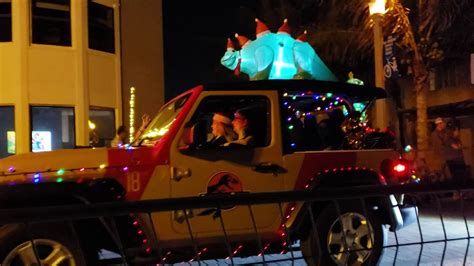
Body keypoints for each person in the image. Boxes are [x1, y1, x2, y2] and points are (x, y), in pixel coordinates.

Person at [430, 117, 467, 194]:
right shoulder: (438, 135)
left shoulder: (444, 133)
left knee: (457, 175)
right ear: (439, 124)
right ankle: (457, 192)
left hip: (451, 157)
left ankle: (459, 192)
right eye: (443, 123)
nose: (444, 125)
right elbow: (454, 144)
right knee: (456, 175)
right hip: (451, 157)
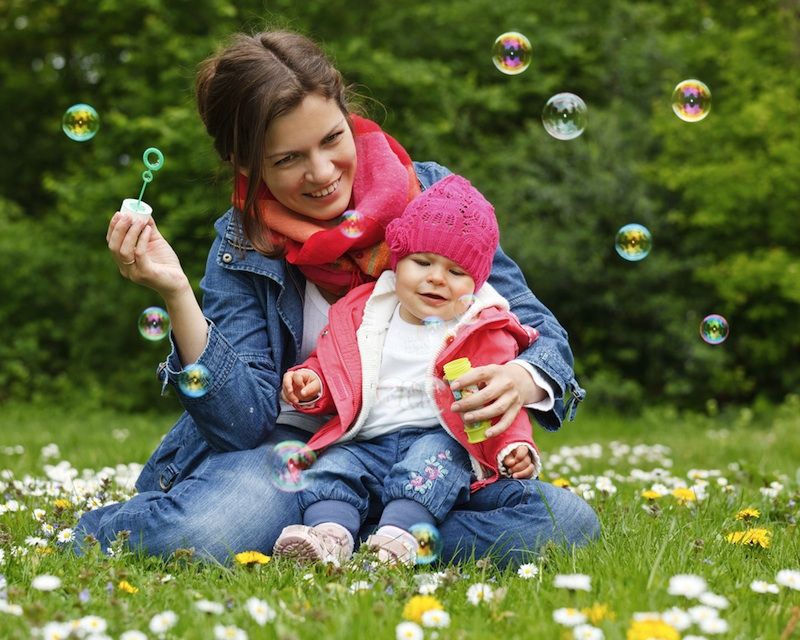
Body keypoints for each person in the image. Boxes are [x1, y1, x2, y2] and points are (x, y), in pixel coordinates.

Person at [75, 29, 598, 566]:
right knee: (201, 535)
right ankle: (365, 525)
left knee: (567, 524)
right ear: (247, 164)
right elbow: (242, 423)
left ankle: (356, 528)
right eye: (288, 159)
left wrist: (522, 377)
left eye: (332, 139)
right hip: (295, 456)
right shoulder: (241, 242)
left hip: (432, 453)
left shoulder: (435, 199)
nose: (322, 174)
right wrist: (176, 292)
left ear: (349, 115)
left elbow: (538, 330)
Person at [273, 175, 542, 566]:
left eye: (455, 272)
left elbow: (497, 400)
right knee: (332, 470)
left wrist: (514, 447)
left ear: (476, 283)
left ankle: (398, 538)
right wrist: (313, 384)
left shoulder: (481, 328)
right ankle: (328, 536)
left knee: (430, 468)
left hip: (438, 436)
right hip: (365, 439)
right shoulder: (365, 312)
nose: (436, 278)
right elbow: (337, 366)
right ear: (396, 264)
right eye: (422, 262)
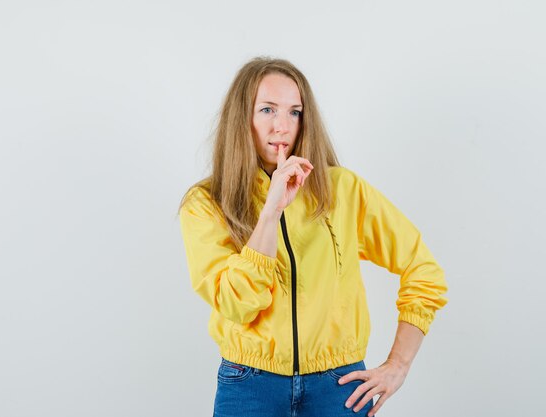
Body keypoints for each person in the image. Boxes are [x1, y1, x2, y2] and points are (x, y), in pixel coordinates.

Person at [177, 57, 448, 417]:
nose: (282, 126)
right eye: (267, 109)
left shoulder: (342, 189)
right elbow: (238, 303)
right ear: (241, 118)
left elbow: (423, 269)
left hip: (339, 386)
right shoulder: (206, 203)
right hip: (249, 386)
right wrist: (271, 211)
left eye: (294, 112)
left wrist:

········

_What this task involves_
If a picture appears among the entries, omit it and reproduce everything else exactly.

_Answer to this exercise_
Body keypoints for each person in the image. Boxes are [x1, y1, x2, y2] and points are (x, y), in pixel coordinates.

Person at [430, 117, 467, 194]:
right shoulder: (438, 135)
left shoulder: (444, 133)
left knee: (457, 175)
right ear: (439, 124)
right ankle: (457, 192)
left hip: (451, 157)
left ankle: (459, 192)
right eye: (443, 123)
nose: (444, 125)
right elbow: (454, 144)
right knee: (456, 175)
right hip: (451, 157)
Body keypoints for each person in the image. Boxes are [x1, y1, x2, y2] and points are (x, y), in pixel coordinates.

Person at [75, 29, 598, 566]:
right knee: (201, 535)
right ankle: (365, 525)
left knee: (567, 524)
right ear: (247, 164)
right elbow: (242, 423)
left ankle: (356, 528)
right eye: (288, 159)
left wrist: (522, 377)
left eye: (332, 139)
right hip: (295, 456)
right shoulder: (241, 242)
left hip: (432, 453)
left shoulder: (435, 199)
nose: (322, 174)
right wrist: (176, 292)
left ear: (349, 115)
left elbow: (538, 330)
Person at [273, 175, 542, 566]:
left eye: (455, 272)
left elbow: (497, 400)
right knee: (332, 470)
left wrist: (514, 447)
left ear: (476, 283)
left ankle: (398, 538)
right wrist: (313, 384)
left shoulder: (481, 328)
right ankle: (328, 536)
left knee: (430, 468)
left hip: (438, 436)
right hip: (365, 439)
right shoulder: (365, 312)
nose: (436, 278)
right elbow: (337, 366)
right ear: (396, 264)
right eye: (422, 262)
Body keypoints for each person in the image. Boxes are [x1, y1, x2, y2] and points are (x, y), in pixel coordinates.

Person at [177, 57, 448, 417]:
nose: (282, 126)
right eye: (267, 109)
left shoulder: (342, 189)
right elbow: (238, 303)
right ear: (241, 118)
left elbow: (423, 269)
left hip: (339, 386)
right shoulder: (206, 203)
right hip: (249, 386)
right wrist: (271, 211)
left eye: (294, 112)
left wrist:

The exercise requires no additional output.